The problem was in the RGBCMY colour correction, the brightness and saturation settings act together as a contrast setting for each individual primary and secondary colour. When I did the previous step, I did it with the simple primary colour test pattern (the one shown in the screenshots on the previous page), so I didn't see that I was crushing some colour contrasts in one eye and/or exploding the contrast in the other.
I searched for colour wheels and colour charts on google images, and used a bunch of them.
One of the most interesting one was this one
http://realcolorwheel.com/tablet.htg...nwide72dpi.png. It appears it doesn't cover the entire black to colour to white range, but it was extremely useful to notice big disparities, and where colours were dominating others.
However, even though the charts were very useful they cause some visual overload. I got a lots of surprises testing with actual content that some very specific colours creating bad surprises.
In the end. I managed to get settings that almost please me without killing too much brightness. I am still much lower than what I used to have with standard linear polarising filters (I'm not even talking about the LCD-optimised SPAR filters). However, the Omega filters offer one thing which is priceless : no crosstalk, and for that alone I probably won't be using the polarising filters again.
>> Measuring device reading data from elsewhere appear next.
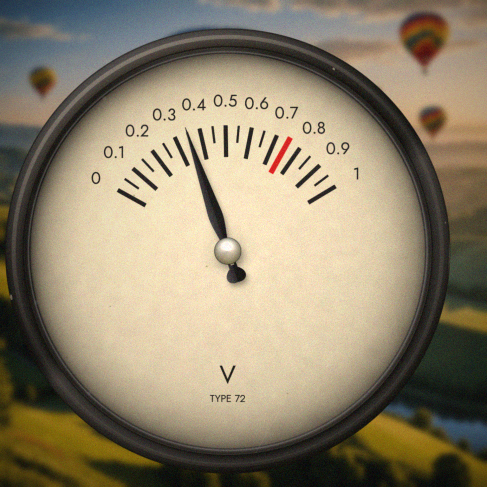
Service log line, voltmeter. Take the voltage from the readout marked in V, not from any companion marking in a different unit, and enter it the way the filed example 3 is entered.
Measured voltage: 0.35
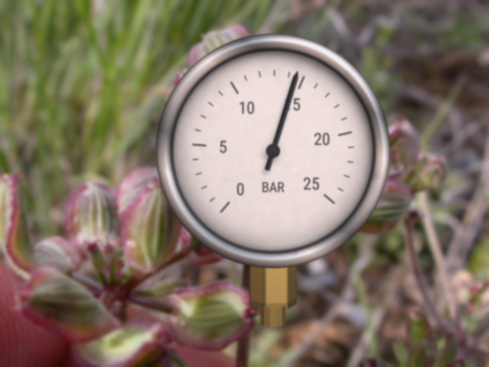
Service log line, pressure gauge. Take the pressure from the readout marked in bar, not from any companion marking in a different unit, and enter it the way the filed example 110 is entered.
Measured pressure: 14.5
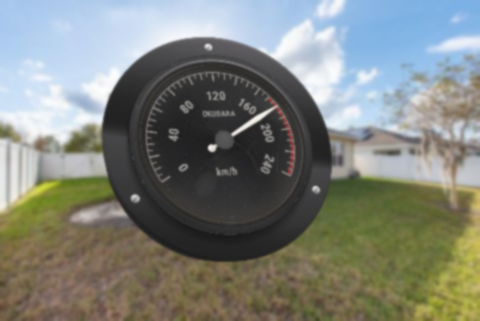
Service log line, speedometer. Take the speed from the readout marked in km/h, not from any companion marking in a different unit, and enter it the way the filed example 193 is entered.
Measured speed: 180
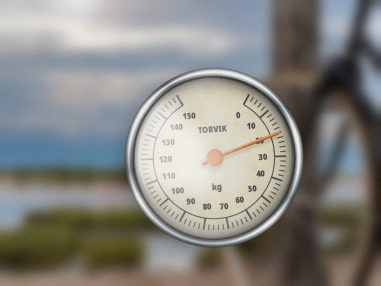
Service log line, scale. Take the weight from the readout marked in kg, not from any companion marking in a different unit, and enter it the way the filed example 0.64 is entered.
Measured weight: 20
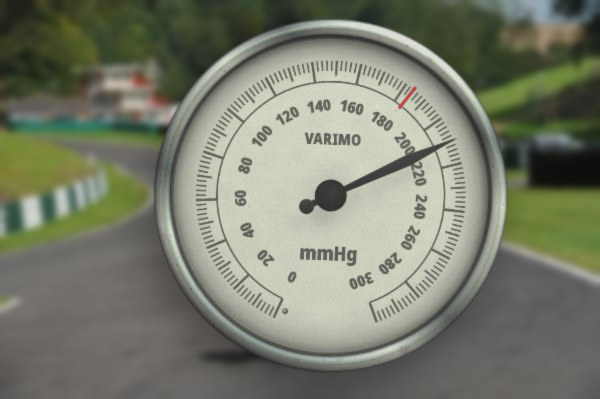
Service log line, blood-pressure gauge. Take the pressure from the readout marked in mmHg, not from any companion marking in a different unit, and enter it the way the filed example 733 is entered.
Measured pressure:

I am getting more and more satisfied with these filters, even though I still regret I have to kill so much of the light output to correct for the spectrum unbalances of my projectors.
I'd be very curious to read your results regarding the colour in detail to compare with what I get.
I'm interested by this alternative you are suggesting Motorman for LCD projectors. I received your PM, I am just waiting for final checks and yunti's results to try your alternative.
The thing is, I'm not sure whether if it's a lamp issue, a colour filter issue or if it's an LCD issue.
Screens :
I tried with the silverscreen and without (projecting directly on the white wall), it's the first time I try to project anything directly on this wall.
The quality of the picture changed dramatically from the silverscreen.
The lack of the sparkling grain caused by the aluminium flakes immediately made the picture super-smooth. Brightness is obviously lower (the silverscreen had 2.4 gain) but it's black levels which take the biggest hit, I only realise now how much the grey screen and the high directivity combine to reject the ambient light of the white walls. It makes me seriously doubt about which screens I should consider for replacement. I now understand how much I underestimated the qualities of my silverscreen.